“我这七百多年里唯一致力于要做的事,就是要让你活在不安与耻辱之中,让你和我一样不甘,和我一样痛苦,让你和我一样怨恨。”
“现在我做到了。我的七百年结束了,我现在不会不甘,不会痛苦,也不会怨恨了。”
“所以——你也该安息了。”
他轻轻歪头,笑着看向王后:“母后,后退一些,别不小心误伤了你。”
王后看他的目光像在看一个可怕的疯子,连滚带爬地往后退,然后眼睁睁地看着漆冗拔出腰间短剑,抓着国王的头发,慢条斯理、一点一点地割下国王的头颅。
王后吓傻了,崩溃地捂上头,想要尖叫出声,然而她像被扼上了喉咙一般出不了声,只有细碎的呜咽在拼命往外爬。

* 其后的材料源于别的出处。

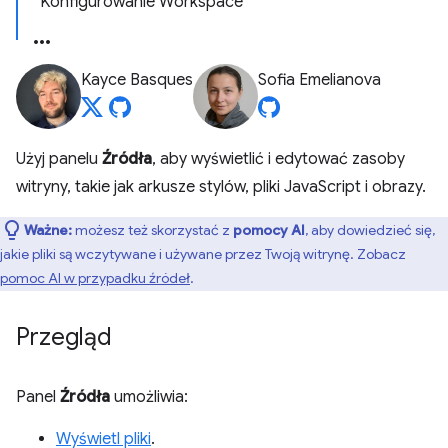
Konfigurowanie Workspace
Kayce Basques
Sofia Emelianova
Użyj panelu
Źródła
, aby wyświetlić i edytować zasoby
witryny, takie jak arkusze stylów, pliki JavaScript i obrazy.
Ważne:
możesz też skorzystać z
pomocy AI
, aby dowiedzieć się,
jakie pliki są wczytywane i używane przez Twoją witrynę. Zobacz
pomoc AI w przypadku źródeł
.
Przegląd
Panel
Źródła
umożliwia:
Wyświetl pliki
.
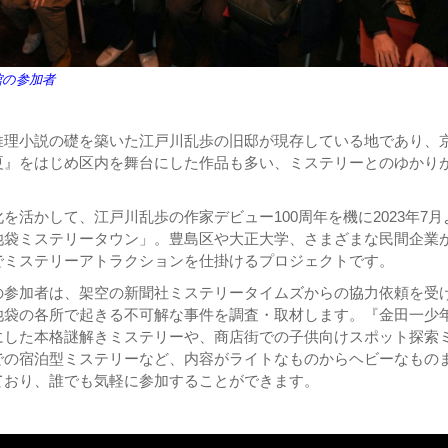
館の参加者
推理小説の礎を築いた江戸川乱歩の旧邸が現存している地であり、
夏』をはじめ区内を舞台にした作品も多い、ミステリーとのゆかり
を活かして、江戸川乱歩の作家デビュー100周年を機に2023年7月
池袋ミステリータウン」。豊島区や大正大学、さまざまな民間企業
でミステリーアトラクションを仕掛けるプロジェクトです。
の参加者は、架空の新聞社ミステリータイムズからの協力依頼を受
池袋の各所で起きる不可解な事件を調査・取材します。『金田一少
にした本格謎解きミステリーや、商店街での子供向けスポット探索
での宿泊型ミステリーなど、内容がライトなものからヘビーなもの
ており、誰でも気軽に参加することができます。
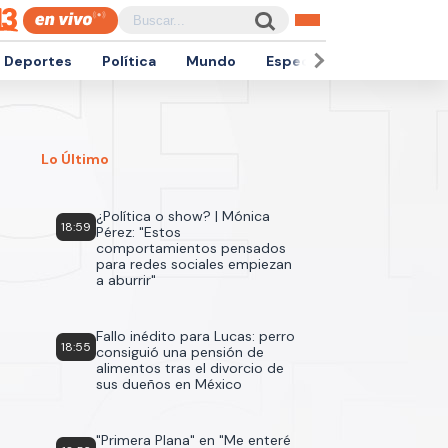
Deportes
Política
Mundo
Espectáculos
Empren
Lo Último
¿Política o show? | Mónica
18:59
Pérez: "Estos
comportamientos pensados
para redes sociales empiezan
a aburrir"
Fallo inédito para Lucas: perro
18:55
consiguió una pensión de
alimentos tras el divorcio de
sus dueños en México
"Primera Plana" en "Me enteré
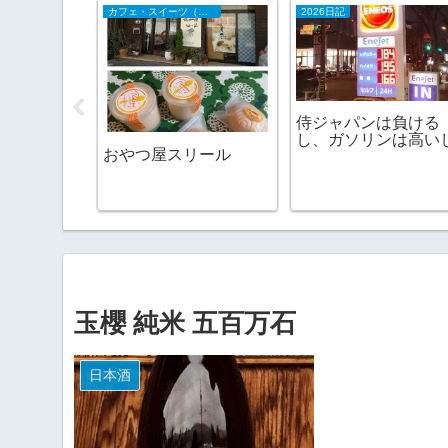
カフェ・スイーツ（山陰）
2026日記
流へ
侍ジャパンは負ける
し、ガソリンは高い
おやつ屋スリール
玉櫻 純米 五百万石
日本酒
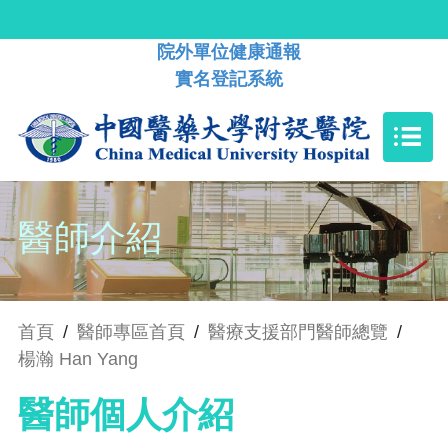
院外單位健康通報
實名登記系統
醫師介紹
首頁
/
醫師專區首頁
/
醫療支援部門醫師總覽
/
楊瀚 Han Yang
醫師個人介紹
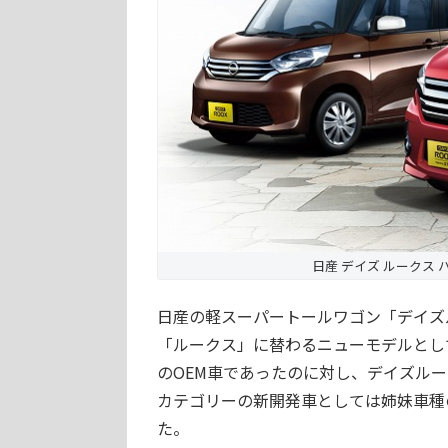
日産 デイズ ルークス ハ
日産の軽スーパートールワゴン「デイズル
「ルークス」に替わるニューモデルとし
のOEM車であったのに対し、デイズル
カテゴリーの新開発車としては姉妹車種
た。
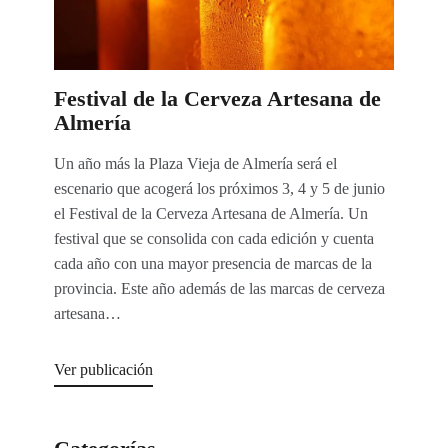
Festival de la Cerveza Artesana de
Almería
Un año más la Plaza Vieja de Almería será el
escenario que acogerá los próximos 3, 4 y 5 de junio
el Festival de la Cerveza Artesana de Almería. Un
festival que se consolida con cada edición y cuenta
cada año con una mayor presencia de marcas de la
provincia. Este año además de las marcas de cerveza
artesana…
Ver publicación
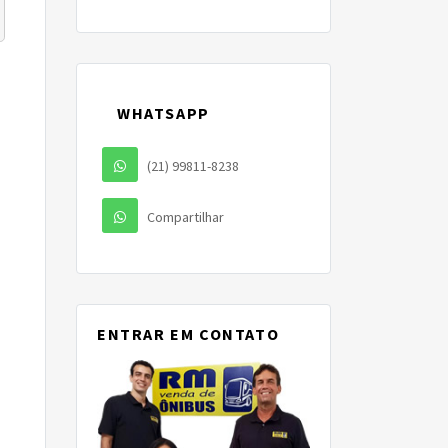
WHATSAPP
(21) 99811-8238
Compartilhar
ENTRAR EM CONTATO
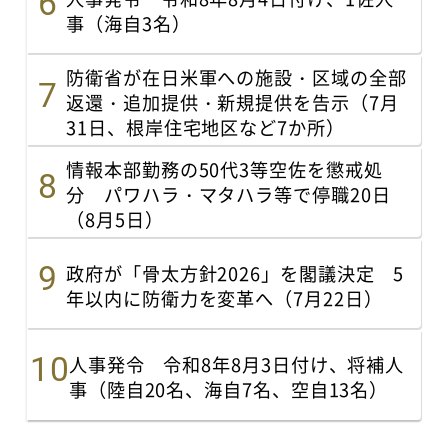
事（海自3名）
防衛省が在日米軍への施設・区域の全部
返還・追加提供・新規提供を告示（7月
31日、根岸住宅地区など7か所）
情報本部勤務の50代3等空佐を懲戒処
分 パワハラ・マタハラ等で停職20日
（8月5日）
政府が「骨太方針2026」を閣議決定 5
年以内に防衛力を変革へ（7月22日）
人事発令 令和8年8月3日付け、将補人
事（陸自20名、海自7名、空自13名）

鲜血浸透了漆冗的手,又无声地流了满地。他眼眸里一片平静,在国王痛苦怨毒的注视下缓慢地切割着,说话轻轻的:“别出声,别吓到朝晕,不然下一个就是你了。”
王后猛地捂上嘴。
“我什么都知道,父皇。”他语气轻柔,像在讲一个温馨的故事:“我知道你重修石金门的目的就是杀了我;我知道你无数次去我的床边,只是为了手刃我,所以我后来几乎不睡觉;我知道我手上好几幅魔龙界的地图都是假的,你想借刀杀人,所以我停止了攻打魔龙界的计划;我知道把我关入死牢后,你会找一个时机把我杀掉。”
“你有什么可恨的呢?成王败寇而已,”漆冗浅浅微笑:“你要恨,就恨祸害遗万年。”